Dr. Ghebreyesus has come under sharp criticism for “playing the game” of appeasing the Chinese government while doctors and other hospital workers remain under pressure not to speak out. But many do, out of desperation despite the risk of being arrested, fined or even made to “disappear” suddenly.
Chang Le, a doctor at Hankou Hospital in Wuhan, said in an online message, pleading for more medical masks saying…
“For the first time, I felt helpless confronting the system… it’s only today that I’ve grasped just how hard it is for us front line medical workers.”
Dr. Le’s plea and expression of frustration and fear were quickly deleted from social media by the Chinese government.
The Chinese government is acknowledging the shortages of medical supplies and repeatedly promised to accelerate deliveries. But dramatic and tight restrictions across China on travel designed to contain COVAD-19 have and continue to slow the production and delivery of desperately needed medical equipment.
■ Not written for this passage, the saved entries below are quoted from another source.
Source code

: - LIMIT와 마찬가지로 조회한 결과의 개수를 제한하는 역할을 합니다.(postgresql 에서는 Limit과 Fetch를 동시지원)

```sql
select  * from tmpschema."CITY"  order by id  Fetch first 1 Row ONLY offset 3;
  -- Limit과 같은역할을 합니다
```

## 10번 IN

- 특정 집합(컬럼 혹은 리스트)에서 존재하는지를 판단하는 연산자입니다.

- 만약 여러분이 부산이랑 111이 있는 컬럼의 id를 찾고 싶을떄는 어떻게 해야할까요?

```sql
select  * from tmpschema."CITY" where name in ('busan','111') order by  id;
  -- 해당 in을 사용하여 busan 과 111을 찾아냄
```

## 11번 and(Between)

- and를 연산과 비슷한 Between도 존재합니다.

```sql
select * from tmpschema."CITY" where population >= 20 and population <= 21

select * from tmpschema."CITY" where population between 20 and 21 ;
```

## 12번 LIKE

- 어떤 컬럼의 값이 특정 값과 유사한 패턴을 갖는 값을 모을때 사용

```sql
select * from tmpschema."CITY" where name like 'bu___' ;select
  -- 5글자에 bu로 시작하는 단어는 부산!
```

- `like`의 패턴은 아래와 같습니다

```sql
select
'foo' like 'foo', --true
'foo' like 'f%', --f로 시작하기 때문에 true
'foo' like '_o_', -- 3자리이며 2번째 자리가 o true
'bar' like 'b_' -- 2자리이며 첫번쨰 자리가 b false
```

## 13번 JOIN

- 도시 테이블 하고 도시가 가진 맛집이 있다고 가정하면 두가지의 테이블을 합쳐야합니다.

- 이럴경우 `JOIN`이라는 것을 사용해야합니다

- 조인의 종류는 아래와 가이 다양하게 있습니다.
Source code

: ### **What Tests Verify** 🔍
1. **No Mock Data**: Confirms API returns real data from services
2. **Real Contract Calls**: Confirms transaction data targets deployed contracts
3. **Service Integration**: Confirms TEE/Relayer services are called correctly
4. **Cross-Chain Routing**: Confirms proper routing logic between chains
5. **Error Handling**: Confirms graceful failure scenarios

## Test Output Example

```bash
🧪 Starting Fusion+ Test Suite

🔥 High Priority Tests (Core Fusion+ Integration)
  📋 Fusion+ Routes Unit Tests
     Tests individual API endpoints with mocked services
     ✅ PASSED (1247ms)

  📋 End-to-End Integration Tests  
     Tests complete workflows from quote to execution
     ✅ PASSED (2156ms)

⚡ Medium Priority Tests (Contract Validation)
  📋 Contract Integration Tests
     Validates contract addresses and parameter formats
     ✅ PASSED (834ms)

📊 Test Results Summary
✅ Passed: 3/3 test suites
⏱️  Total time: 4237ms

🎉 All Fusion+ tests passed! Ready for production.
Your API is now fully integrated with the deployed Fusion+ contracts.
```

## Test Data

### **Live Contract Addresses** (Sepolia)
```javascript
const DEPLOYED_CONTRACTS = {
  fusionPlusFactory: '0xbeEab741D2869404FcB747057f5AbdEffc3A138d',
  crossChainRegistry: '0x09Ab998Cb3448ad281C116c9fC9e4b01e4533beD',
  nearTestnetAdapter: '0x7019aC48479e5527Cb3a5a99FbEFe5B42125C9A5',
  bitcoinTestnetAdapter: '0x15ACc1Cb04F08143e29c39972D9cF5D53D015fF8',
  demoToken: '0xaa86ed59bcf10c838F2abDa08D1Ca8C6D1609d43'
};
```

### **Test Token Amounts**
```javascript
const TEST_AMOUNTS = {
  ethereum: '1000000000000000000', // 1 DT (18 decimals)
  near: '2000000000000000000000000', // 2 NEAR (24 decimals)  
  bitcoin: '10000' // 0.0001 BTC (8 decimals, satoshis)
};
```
China’s state-controlled Red Cross has dominated the distribution of donations, creating a bottleneck that infuriated hospital employees. Deliveries are being slowed by countless road checks and impossible tough travel restrictions. Medical supply factories are finding increasing production because lockdowns have blocked workers and raw materials.
An increasing number of hospital workers are coming forward on social media, saying the gowns and masks that do reach them are not of high enough grades to withstand a viral contagion.
Outside the Wuhan Fourth Hospital, medical workers were observed waiting near a truck as a delivery man in a full-body medical suit handed down boxes of masks and gowns to them. A medical worker who insisted on not being identified was quoted echoing the frustration shared by so many medical workers when getting a look at the gear being delivered. Saying, the quality of these supplies is hopelessly inadequate…
“But this is all we could get…We just have to accept what they send us.”
Dr. Peng Zhiyong, 53, head of the department of critical care medicine at Wuhan University’s Zhongnan Hospital, said in an interview earlier this week that his team was running dangerously low on full-body medical suits and N95 masks — a type of respirator best suited to guard against viruses.
Then there’s the frantic pace of both treating patients and hunting for equipment that is crushing the ability of medical workers trying to get the job done…
“We can only get one break during the entire day; Just one, to drink water and eat because if you leave, you don’t have any new suits to get back into.”
Officials in the city of Xiantao in Hubei, realizing how deadly the COVAD-19 virus was, insisted that some companies in its area that make protective medical clothing and masks could not reopen their factories until February 14. The outcry for equipment and supplies that followed forced city and provincial officials to allow 73 of these companies to resume operations knowing full well that the workers coming back to work could cause the crisis to get much worse.
Health workers in China have been trying to follow WHO guidelines to use “standard precautions,” which include surgical masks, rather than more expensive N95 masks, to cover their mouths and noses. Meanwhile, the Centers for Disease Control and Prevention has instructed health care providers to use N95s, which block out much smaller particles than surgical masks do.
Bottom line unless the Chinese government makes more attention and a better effort to safety and fate of the country’s medical workers, the danger will likely grow exponentially worse. A collapse in the number of health care providers could guarantee that this epidemic could rival the Spanish Flu epidemic of 1918 and end up infecting tens of millions and killing a half-million or more just in China.